Levanto la rodaja brillosa y roja de salame y muerdo. La noche ha empezado a andar, sigilosa, y las cosas han cambiado su leve fisonomía. El ventanal ya no entrega la pesada luz de la tarde sino el brillo tenue y escaso de los faroles exteriores. En mis manos y en la piel brillosa del salame percibo el haz opaco de la luz violeta que se disgrega. Sin ceremonias previas ni anuncios anticipados, Maxi se para, tranquilo, y empuña la máquina de fotos como si fuera un arma. No habla. Apenas si murmura un propósito, que nadie escucha. Gabriel lo mira, atento, tratando de adivinar lo que sigue, después. El mozo también mira, más preocupado, mientras el vacío se empecina en el bar y las mesas dejan escapar un antiguo brillo de abandono. No hay nadie. Yo empiezo a pensar que todo esto fue una trampa, que tal vez estamos aquí para seguir la urdimbre secreta de Maxi que ha planificado todo como si nosotros fuéramos piezas ocultas de un ajedrez desconocido.
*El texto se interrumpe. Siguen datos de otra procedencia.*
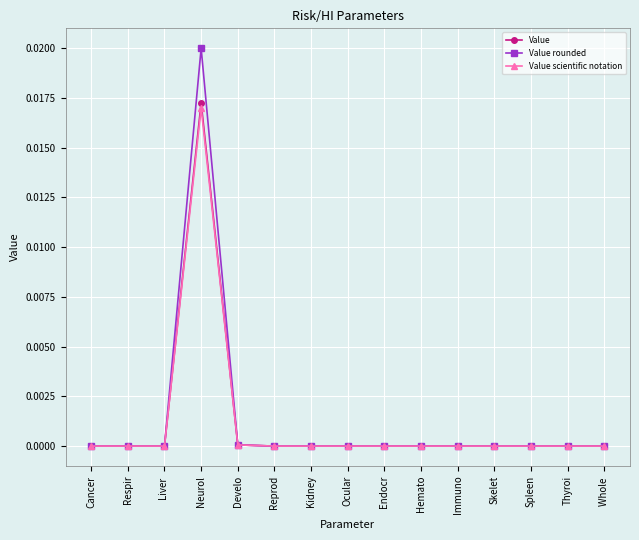

At which label does Value scientific notation reach its peak?

Neurol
Le pregunto a Maxi qué le pasa, y él me hace una seña corta con la mano, como desentendiéndose, e interpreto que el breve movimiento de los dedos dice que por el momento no hable y que espere. No hay violencia en el gesto de Maxi pero sí hay un pedido sutil, casi una súplica. Supongo que no quiere que le arruine el plan, o lo que yo creo que es un plan pergeñado en el silencio de la siesta, o bajo el peso admonitorio de la admiración. Lo miro a Gabriel, como diciendo que no entiendo. Gabriel, pasmado, hace un movimiento con los hombros, como una muesca de sorpresa. Maxi ya está al lado de la barra y habla con el mozo. Éste hace un mohín tímido con el cuerpo, afirmando algo que no puedo escuchar pero que Maxi seguro escucha, ya que lo tiene al mozo a su lado, como un poste de luz, erguido, firme y seco.

Maxi estira la mano y prepara la máquina, como un cowboy. Se para, rígido, calcula el ángulo, y apunta a la foto de la Galiffi. Ahí recién entiendo para dónde va. El mozo camina hacia la puerta. Se aleja lo más que puede de la barra. No quiere aparecer en la foto. Maxi saca una foto de la foto y la guarda para el recuerdo. Después nos pide que nos paremos, cerca de la barra, y se aleja. Estudia la posición de los cuerpos, calcula, como un matemático de la luz, el fondo y las formas, y después hace un gesto con el brazo, como el arquero acomoda a los jugadores en la cancha, antes de un tiro libre. Gabriel sonríe, asombrado, y hace caso. Ya estamos mirando hacia la puerta de salida con el sucio haz violeta en la cara cuando escucho el sonido de la cámara y veo, apenas, la sonrisa de Maxi.

Nos sentamos. Pasa la cámara como un trofeo. Tiene la foto de la Galiffi de fondo con nuestras caras en primer plano.

Esta es la mejor del día, anuncia, orgulloso.

Nos reímos, cómodos. Maxi cuenta una historia suave y triste sobre la mujer hermosa y pálida de la foto. Gabriel escucha con interés. Seguramente está pensando en escribirla. O al menos eso creo. Ya conozco la historia porque Maxi me la ha contado antes, muchas veces. Obsesivo, entusiasmado con las luces viejas de una mujer ausente y perdida en el dinero, Maxi señala hacia la barra y compara su foto con la realidad.

En la foto de Maxi, el brillo es más intenso y la aureola violeta se mezcla con el tono amarillento y parece que el pasado es más hermoso y extraño que la vida.


*Ágata Galiffi fue una mafiosa argentina. En los años treinta construyó un túnel para robar un Banco en Tucumán, al norte de Argentina. Su plan fracasó y fue recluida en un Hospicio de alienados.